In October, the Supreme Court will hear Dobbs v. Jackson Women’s Health Organization, a case that was crafted in order to either overturn Roe v. Wade or kick abortion back to the states, which would effectively overturn Roe v. Wade. “If you look at [Roe] from the originalist perspective, which all of [the conservative justices] are now espousing, you know, it’s indefensible,” Representative Mike Johnson of Louisiana recently told a group of activists during a closed-door meeting. With six conservative justices on the bench, abortion rights have never been in greater danger.

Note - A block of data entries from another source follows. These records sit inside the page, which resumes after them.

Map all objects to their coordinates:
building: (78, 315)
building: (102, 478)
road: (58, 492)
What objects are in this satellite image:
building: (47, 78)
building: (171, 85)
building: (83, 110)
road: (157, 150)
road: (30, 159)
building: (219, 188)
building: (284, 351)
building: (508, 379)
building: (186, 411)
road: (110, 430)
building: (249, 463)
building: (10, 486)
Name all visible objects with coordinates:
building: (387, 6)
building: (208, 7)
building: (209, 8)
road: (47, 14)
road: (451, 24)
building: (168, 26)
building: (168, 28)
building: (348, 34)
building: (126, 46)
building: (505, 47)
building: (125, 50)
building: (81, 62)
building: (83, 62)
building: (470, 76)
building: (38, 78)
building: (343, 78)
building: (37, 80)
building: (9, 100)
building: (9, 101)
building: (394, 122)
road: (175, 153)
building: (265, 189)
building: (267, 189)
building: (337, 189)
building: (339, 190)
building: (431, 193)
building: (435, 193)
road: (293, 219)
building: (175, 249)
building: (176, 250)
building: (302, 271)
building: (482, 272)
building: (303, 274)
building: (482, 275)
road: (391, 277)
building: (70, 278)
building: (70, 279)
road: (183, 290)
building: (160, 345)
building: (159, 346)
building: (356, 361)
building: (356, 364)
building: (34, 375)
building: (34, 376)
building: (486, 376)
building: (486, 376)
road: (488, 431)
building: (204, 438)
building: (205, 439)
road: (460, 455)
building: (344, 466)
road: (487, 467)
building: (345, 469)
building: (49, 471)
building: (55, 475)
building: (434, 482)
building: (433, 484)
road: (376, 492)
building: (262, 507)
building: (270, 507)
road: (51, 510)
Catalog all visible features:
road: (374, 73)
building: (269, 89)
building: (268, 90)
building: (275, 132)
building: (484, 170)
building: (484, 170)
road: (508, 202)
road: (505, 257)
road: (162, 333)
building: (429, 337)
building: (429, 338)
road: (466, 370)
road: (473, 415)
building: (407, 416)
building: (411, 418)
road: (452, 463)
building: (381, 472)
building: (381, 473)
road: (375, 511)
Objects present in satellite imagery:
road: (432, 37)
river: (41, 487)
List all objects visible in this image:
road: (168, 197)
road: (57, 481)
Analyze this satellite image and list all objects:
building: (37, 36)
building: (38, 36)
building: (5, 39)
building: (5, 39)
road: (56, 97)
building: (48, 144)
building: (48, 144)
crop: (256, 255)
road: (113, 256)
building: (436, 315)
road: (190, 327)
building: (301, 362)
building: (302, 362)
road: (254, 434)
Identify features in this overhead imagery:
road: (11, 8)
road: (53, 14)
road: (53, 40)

We are on the precipice of the end of Roe and the beginning of a period of Republican legislation of women’s bodies, but this change comes steeped in irony. The same group that wants to make it impossible for you to end your pregnancy is furiously insistent that showing proof of vaccination should be illegal.

At this past weekend’s conservative CPAC convention, the crowd cheered low vaccination numbers. Low vaccination numbers mean more people get sick with COVID, just like less access to birth control leads to more abortions and less access to legal abortions leads to more women dying from unsafe illegal abortions. Maybe the leaders of the Republican Party don’t understand cause and effect, but more likely they don’t care. Abortion isn’t about abortion, and the pandemic is no longer about public health. For Republicans, it’s a case of government regulation for thee but not for me.